* **WHAT YOU WILL DO**: Please reproduce, word for word, the part of the ARIN policy message between "On Wed, Feb" and "the work upfront.)", inclusive.
*** DOCUMENT SECTION Section Begins ***
[arin-ppml] 2016-3 Revisited - anti-abuse clause

Brett Frankenberger rbf+arin-ppml at panix.com
Sat Feb 11 14:17:58 EST 2017


On Wed, Feb 08, 2017 at 12:35:29PM -0800, Owen DeLong wrote:
>
> Respectfully I reject your premise on the fairness.

Agreed.  It imposes more process (on ARIN and on the requester) for
organizations whose demand for space is higher.  This is neither unfair
nor new, and seems reasonable.  Larger transfers warrant greater
scrutiny.  Existing policy requires a showing of (among other things)
80% utilization; that's relatively easy if you have a /20, and
considerably more work if you have a /13.  (The point stands even
though the /13 holder may have completely automated the process.  That
just means they did the work upfront.)

> Neither A, nor C prevent large organizations from getting more, they
> merely require that they use other less simplified provisions of the
> existing policy.
> 
> I think what I support is sort of a hybrid between A and C in that I
> believe you should be able to use the policy to transfer as often as
> you want, so long as your transfers within any 6 month period under
> this policy don’t exceed a /16.  You’d still be able to transfer a
> /16 under this policy and then use other existing policies if you
> needed more.
*** DOCUMENT SECTION Section Ends ***
*** DATASET EXTRACT Section Begins ***
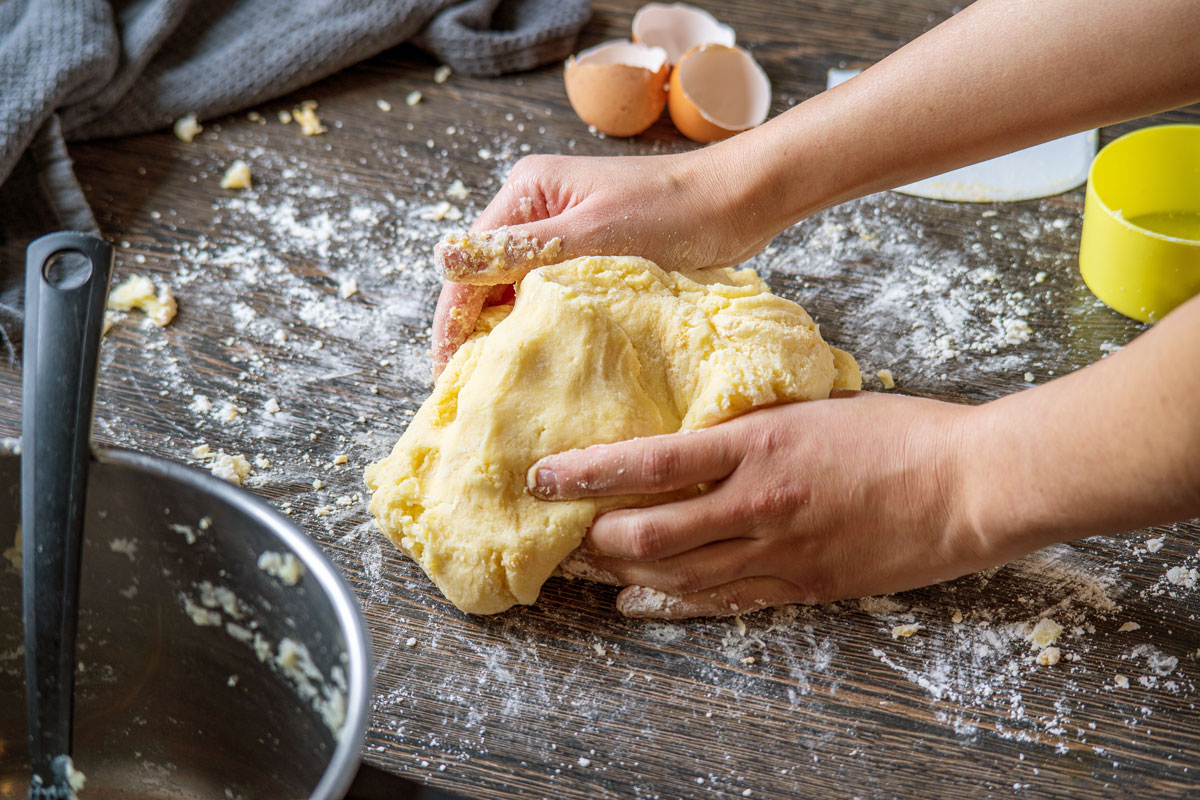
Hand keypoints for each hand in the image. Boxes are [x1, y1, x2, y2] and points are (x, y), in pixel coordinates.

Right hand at [431, 148, 777, 374]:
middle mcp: (536, 208)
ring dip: (510, 332)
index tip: (448, 373)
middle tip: (470, 390)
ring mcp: (563, 232)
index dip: (453, 321)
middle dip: (475, 331)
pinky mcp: (590, 254)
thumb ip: (519, 250)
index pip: (470, 265)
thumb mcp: (590, 234)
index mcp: (526, 192)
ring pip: (517, 290)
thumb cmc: (672, 212)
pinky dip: (544, 325)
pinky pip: (550, 295)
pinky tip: (542, 360)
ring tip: (500, 385)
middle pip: (487, 278)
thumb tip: (443, 259)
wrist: (737, 203)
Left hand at [528, 392, 984, 618]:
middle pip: (648, 533)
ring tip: (585, 568)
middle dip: (593, 538)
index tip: (544, 476)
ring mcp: (779, 551)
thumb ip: (750, 426)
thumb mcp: (810, 408)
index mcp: (758, 444)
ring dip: (622, 574)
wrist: (967, 485)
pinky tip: (638, 601)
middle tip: (559, 533)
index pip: (649, 461)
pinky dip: (672, 603)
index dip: (587, 472)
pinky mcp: (802, 586)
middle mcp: (757, 503)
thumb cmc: (897, 433)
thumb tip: (696, 431)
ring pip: (676, 575)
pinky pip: (722, 602)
*** DATASET EXTRACT Section Ends ***
* **RESULT BELOW**:
On Wed, Feb 08, 2017 at 12:35:29PM -0800, Owen DeLong wrote:
>
> Respectfully I reject your premise on the fairness.

Agreed.  It imposes more process (on ARIN and on the requester) for
organizations whose demand for space is higher.  This is neither unfair
nor new, and seems reasonable.  Larger transfers warrant greater
scrutiny.  Existing policy requires a showing of (among other things)
80% utilization; that's relatively easy if you have a /20, and
considerably more work if you have a /13.  (The point stands even
though the /13 holder may have completely automated the process.  That
just means they did the work upfront.)